Болото (Быков) - страница 10

Но — пришлось.

В огромной брезентовой палатке при свете синей электролампочки их стали разбивать по командам. Тогда же в палатке появился и этот решительный командир Гусаков, который с бумажкой в руках разыскал их среди других и приказал далее держаться вместе. Они и держались вместе, когда с другими толпились в палатке, потом в дальнем конце аэродрома во время посадки в самолет. В самолете разместились двумя рядами вдоль стен — человек восемнадцать парашютистов, все молчали. Тумаш также молчал — что и кому он мог сообщить? Сказать, что не умеет прыгать с парашютом, — это наверняка посчитали бы запоздалой попыткой уклониться от опасного задания. На такое у Тумаша не хватало отваги, и он решил: как все, так и он. Если разобьется, значит, так ему и суждено. Не сгорел на земле, так погибнет в воздухе. Как будто разбиться о землю хуже, чем сгореть в танке? Или оказаться растерзанным артиллерийским снарядом? Пожалуй, один черт, утешал он себя. К гибели он давно был готов.

Но прежде чем погибнуть, пришлось немало пережить страха и многого другого, с ним связанного.

Еще на взлете Тумаш вцепился в край металлической скамьи и держался за нее до конца. Весь этот жестяной самолет трясло, словно малярийника при лихорадке. А потом стало еще и бросать — вверх и вниз, туда и сюда по небу. Тумаш изо всех сил сдерживал знакомые приступы тошноты, как медику ему было бы стыдно не выдержать первому. Другие, как он видел, чувствовали себя не лучше, но терпели. Он тоже терпел. Полет их продолжался, казалось, вечность, некоторых наконец стошнило. И когда возле кабины пилотов заморгала лампочка, люди словно с облегчением заворошились, почувствовав, что их муки, возможно, окончатся. Но начинались другие. Для Тумаша определенно — еще похуже.
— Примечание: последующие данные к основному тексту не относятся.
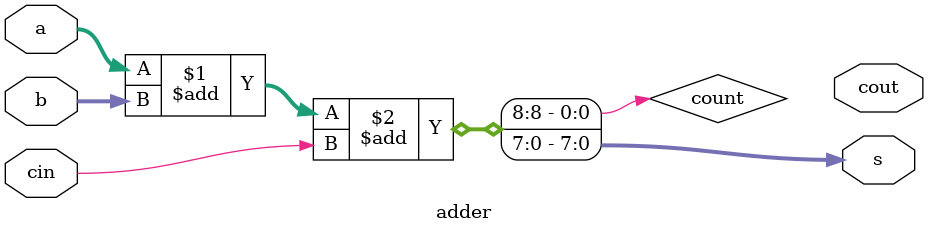
<source format=sv>
module adder #(parameter N = 8)
    (
        input logic[N-1 : 0]  a, b,
        input logic          cin,
        output logic[N-1 : 0]  s,
        output logic          cout
    );

    assign{count, s} = a + b + cin;

endmodule
</source>
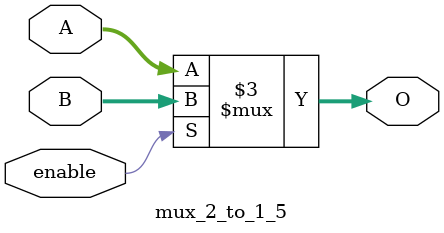
<source format=v>
module mux_2_to_1_5(
    input [4:0] A,B,
    input enable,
    output reg[4:0] O
);
    always @* begin
        if (enable) O <= B;
        else O <= A;
    end
endmodule
</source>
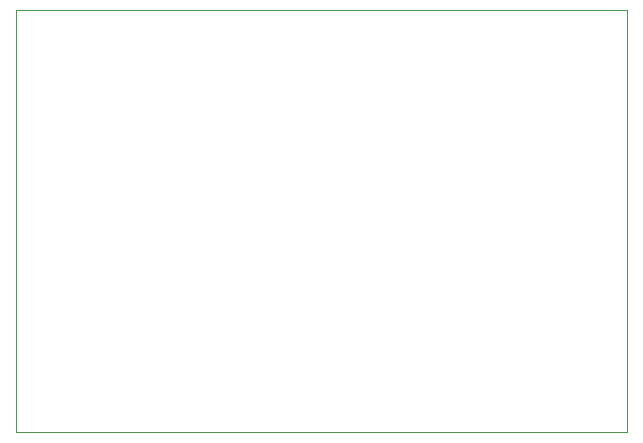
<source format=gbr>
%TF.GenerationSoftware,KiCad,Pcbnew,9.0.3*%
%TF.CreationDate,2025-07-23T14:40:10+05:30*%
%TF.ProjectId,buck_converter,6275636b-5f63-46f6-9e76-65727465722e,rev?*%
%TF.SameCoordinates,Original*%
%TF.FileFunction,Profile,NP*%
%FSLAX46Y46*%
G04 Gerber Fmt 4.6, Leading zero omitted, Abs format (unit mm)*
G04 Created by KiCad (PCBNEW 9.0.3) date 2025-07-23 14:40:10*
%MOMM*%
%LPD*%
G01*
G04 APERTURE LIST*
%TA.AperFunction,Profile*%
%ADD10C,0.050000*%
%TD*%
G04 APERTURE END LIST*
D10*
X82500000Y-64600000D02*
X134300000Y-64600000D01*
X134300000Y-100300000D01*
X82500000Y-100300000D01*
X82500000Y-64600000D01*
M02*

</source>
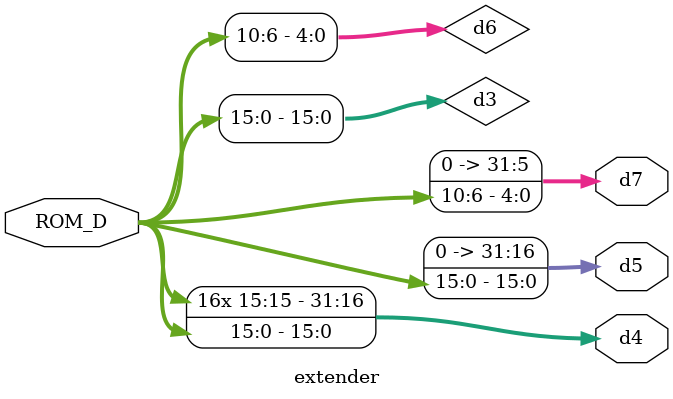
<source format=v>
`timescale 1ns / 1ps


module extender(
input [31:0] ROM_D,
output reg [31:0] d4,
output reg [31:0] d5,
output reg [31:0] d7
    );
    reg [15:0] d3;
    reg [4:0] d6;
    always @(*)
    begin
    d3=ROM_D[15:0];
    d6=ROM_D[10:6];
    d4[31:16] <={16{d3[15]}};
    d4[15:0] <= d3;
//    d4<={16{d3[15]},d3};
    d5[31:16] <= 0;
    d5[15:0] <= d3;
//    d5<={16{0},d3};
    d7[31:5] <= 0;
    d7[4:0] <= d6;
//    d7<={27{0},d6};
    end
endmodule

</source>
Из кабины вышел грузноватый пожилой пилот в меховом жилете — что-то скомандовав, настежь раскрыл самолетную дверь. Холодный ночной воздух широко шибанул в самолет, парашютисты разом повскакивали со своих мест, концы от их парашютов уже были пристегнуты к общей веревке вверху. По команде один за другим стали исчезать в черной пропасти ночи. Минуту спустя в самолете их осталось трое, но полет еще длился минут двадцать, не меньше. Наконец настала их очередь. Снова растворилась пугающая дверь, сквозь оглушительный рев моторов Гусаков что-то крикнул ему и, ткнув в бок кулаком, также исчез в ветреном мраке. За ним следовало прыгать Тумашу, но тот испугался. Так испугался, что его словно бы парализовало, он не мог ступить и шага к черной пропасти, сжался у скамейки. «Ну!» — гаркнул толстый летун. «Я не могу», — беззвучно промолвил Тумаш. И, наверно, летчик расслышал его, ибо не успел он что-либо подумать, как от мощного пинка под зад уже захлебнулся в черном воздушном вихре.